Стихи помещены в книгу в первозданном виде. Их можно было бы обновить, откорректировать отредактировать. Например, по поводу стихотворения «Из разведки» Лев Анненский написал, что первые две строки — Шекспир, а две следующие — комментарий к Шекспиру. В последней строке — ужасный по банальности. По поводу первых двух строк видный критик оказался избыточно щедрым. По поводу остальных точным. Сейчас, пятьдесят девять лет спустя, я могу улучшить последнюю строку, что в какой-то мере оправдает предпоследнюю. Но зачем?

Мне не хочется ничего менять и казаться лучше и умнее, чем я был в ту пору.

Конечно, если эта книга попадёт в руки критика, то… Нет, не напрасно я следовал рекомендациям литконсультанта журнала «Юность» — читать Пушкина.

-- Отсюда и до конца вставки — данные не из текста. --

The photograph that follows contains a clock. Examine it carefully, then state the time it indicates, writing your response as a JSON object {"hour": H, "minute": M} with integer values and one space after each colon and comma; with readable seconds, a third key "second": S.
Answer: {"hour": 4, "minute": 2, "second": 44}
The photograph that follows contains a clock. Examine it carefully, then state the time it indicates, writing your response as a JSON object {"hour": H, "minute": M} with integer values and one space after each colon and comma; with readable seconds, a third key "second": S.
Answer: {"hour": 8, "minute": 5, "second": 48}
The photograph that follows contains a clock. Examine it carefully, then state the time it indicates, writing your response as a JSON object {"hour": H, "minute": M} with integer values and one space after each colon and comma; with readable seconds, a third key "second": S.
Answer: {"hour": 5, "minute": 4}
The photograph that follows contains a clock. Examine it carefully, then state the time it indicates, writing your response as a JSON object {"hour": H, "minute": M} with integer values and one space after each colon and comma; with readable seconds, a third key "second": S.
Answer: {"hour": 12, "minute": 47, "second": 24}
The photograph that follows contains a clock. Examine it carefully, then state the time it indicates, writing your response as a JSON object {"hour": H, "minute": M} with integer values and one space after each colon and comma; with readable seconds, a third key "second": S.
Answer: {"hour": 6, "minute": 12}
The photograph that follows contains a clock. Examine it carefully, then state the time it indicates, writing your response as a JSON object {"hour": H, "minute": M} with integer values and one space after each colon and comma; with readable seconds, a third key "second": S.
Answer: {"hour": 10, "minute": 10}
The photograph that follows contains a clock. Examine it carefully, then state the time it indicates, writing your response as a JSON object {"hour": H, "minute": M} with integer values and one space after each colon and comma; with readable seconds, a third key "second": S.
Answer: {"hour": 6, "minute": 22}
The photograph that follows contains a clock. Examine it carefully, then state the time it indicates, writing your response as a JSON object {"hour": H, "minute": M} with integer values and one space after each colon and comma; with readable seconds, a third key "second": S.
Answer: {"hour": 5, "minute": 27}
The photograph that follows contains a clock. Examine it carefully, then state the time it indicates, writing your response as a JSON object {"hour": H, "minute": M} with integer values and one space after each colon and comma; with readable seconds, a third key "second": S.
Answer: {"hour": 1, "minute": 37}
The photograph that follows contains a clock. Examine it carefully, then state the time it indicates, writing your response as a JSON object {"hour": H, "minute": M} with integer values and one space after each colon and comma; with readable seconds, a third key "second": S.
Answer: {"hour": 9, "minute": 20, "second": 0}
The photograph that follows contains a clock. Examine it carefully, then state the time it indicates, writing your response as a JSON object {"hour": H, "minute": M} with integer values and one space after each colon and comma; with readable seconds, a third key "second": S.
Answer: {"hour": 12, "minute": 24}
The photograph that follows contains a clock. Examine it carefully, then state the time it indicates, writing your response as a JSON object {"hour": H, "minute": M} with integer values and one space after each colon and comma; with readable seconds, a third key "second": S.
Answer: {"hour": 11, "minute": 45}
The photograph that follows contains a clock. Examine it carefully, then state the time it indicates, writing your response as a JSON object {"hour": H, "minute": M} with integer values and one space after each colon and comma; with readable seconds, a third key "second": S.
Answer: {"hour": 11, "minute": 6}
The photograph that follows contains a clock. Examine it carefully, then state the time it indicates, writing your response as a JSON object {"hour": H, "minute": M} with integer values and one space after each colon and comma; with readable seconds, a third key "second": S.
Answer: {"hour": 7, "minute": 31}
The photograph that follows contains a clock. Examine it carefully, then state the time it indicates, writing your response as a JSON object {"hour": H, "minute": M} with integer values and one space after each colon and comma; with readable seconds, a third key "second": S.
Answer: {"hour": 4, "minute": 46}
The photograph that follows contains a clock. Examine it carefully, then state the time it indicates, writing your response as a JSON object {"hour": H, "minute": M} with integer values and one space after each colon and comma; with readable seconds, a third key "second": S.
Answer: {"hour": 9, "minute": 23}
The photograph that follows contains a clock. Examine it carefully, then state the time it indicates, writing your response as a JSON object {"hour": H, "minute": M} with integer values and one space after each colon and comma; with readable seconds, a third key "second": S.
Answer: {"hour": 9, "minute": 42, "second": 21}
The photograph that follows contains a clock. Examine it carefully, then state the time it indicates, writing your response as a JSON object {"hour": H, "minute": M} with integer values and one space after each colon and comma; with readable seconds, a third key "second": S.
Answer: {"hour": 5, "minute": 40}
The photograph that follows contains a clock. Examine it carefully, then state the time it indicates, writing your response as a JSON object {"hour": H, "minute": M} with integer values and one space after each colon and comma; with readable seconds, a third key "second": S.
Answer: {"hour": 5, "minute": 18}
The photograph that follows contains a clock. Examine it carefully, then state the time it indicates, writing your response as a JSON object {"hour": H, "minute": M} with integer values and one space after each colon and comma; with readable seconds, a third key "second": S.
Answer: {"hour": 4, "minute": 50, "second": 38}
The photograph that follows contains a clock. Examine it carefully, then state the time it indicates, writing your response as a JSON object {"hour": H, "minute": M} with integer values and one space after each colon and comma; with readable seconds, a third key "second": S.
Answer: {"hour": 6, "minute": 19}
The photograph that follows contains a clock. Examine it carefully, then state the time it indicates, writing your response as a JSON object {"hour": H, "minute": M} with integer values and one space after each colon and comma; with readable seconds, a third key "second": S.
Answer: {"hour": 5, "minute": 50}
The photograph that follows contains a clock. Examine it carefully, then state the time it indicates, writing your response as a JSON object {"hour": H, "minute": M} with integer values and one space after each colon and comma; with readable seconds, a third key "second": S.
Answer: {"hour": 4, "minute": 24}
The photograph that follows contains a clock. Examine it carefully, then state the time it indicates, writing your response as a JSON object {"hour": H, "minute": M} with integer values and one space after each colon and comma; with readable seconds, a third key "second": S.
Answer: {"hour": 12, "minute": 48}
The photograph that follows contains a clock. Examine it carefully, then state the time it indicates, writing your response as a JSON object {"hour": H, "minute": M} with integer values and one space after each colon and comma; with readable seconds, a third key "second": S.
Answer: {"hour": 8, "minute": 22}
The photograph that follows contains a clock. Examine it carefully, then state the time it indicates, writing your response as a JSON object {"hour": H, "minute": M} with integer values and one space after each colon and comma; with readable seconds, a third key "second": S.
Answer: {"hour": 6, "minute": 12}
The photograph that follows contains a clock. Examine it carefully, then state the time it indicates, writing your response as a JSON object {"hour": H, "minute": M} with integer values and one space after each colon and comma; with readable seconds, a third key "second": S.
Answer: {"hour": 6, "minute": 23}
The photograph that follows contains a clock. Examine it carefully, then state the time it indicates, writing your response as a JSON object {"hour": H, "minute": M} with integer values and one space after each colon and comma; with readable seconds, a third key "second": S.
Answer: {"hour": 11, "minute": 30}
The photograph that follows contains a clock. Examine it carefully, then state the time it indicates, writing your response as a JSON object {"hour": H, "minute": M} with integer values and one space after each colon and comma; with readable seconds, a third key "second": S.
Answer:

Не уверен, что научился чему-нибудь. Но строки «Хвалу и клевету приемли равнодушно» никогда не забываю.

2001 г.[3]

Ген агрессивности

В Чирчике, небольшом узбекском городе, уживались три военных училища: авиационное, пехотное и танковое. По инерции, матери штампа, я чуть не написал «мирно уживались». Но, вспомнив взаимоотношения курсантов авиационного и танкового училища, во время остановился. Остановился и подумал, уживались ли? Ведь слово «уживаться» трактуется как налаживание согласности жизни. Даже пытаясь изобразить взаимоотношение авиационного и танкового училища в лучших традициях социалистического реализма, термин «уживались» был бы неприемлем. Правда, словари дают и другое определение слову «уживались» — привыкание к новому месту. Не знаю, как авиационное, но Первое Харьковское танковое училище действительно привыкало к новому месту, к Чирчику. Наша одиннадцатая рота третьего батальона стала первым набором фронтовиков. Из ста двадцати пяти курсантов не фронтовиками были человек пять или шесть. До нас, как и в авиационном училище, все курсанты призывались из гражданки. Может быть, именно этим объяснялась агрессивность не фронтовиков, которую они ещё не успели выплеснуть в бою.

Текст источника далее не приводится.